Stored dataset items
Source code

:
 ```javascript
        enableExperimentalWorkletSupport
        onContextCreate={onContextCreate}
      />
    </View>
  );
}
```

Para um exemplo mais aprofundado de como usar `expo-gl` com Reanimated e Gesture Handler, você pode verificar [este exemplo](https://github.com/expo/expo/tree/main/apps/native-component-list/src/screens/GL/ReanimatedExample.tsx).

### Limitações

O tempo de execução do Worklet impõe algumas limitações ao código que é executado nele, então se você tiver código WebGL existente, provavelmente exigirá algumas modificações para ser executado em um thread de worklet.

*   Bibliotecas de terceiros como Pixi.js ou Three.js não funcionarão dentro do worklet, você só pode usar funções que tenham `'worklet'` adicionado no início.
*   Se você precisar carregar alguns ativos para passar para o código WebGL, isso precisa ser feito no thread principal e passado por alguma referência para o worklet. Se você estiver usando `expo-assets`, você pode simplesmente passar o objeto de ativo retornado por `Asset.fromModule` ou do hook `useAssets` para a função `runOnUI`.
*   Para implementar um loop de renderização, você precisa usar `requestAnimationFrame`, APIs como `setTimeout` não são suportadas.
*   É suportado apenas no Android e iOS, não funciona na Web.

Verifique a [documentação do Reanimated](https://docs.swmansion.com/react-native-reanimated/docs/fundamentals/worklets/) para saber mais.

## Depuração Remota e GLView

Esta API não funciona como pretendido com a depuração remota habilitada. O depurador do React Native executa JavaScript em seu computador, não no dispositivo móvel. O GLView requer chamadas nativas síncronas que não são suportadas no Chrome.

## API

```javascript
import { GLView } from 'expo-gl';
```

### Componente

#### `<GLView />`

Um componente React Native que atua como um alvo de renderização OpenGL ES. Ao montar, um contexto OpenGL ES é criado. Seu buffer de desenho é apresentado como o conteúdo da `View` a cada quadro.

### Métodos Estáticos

**Exercise brief:** Starting from the line containing "funciona na Web." and ending with the final line of the data, reproduce each line exactly as it appears, including no other lines.

**Result of the task:**
*   É suportado apenas no Android e iOS, não funciona na Web.

Verifique a [documentação do Reanimated](https://docs.swmansion.com/react-native-reanimated/docs/fundamentals/worklets/) para saber mais.

## Depuração Remota e GLView

Esta API não funciona como pretendido com a depuração remota habilitada. O depurador do React Native executa JavaScript em seu computador, não no dispositivo móvel. O GLView requer chamadas nativas síncronas que não são suportadas no Chrome.

## API

```javascript
import { GLView } from 'expo-gl';
```

### Componente

#### `<GLView />`

Um componente React Native que atua como um alvo de renderização OpenGL ES. Ao montar, um contexto OpenGL ES é criado. Seu buffer de desenho é apresentado como o conteúdo da `View` a cada quadro.

### Métodos Estáticos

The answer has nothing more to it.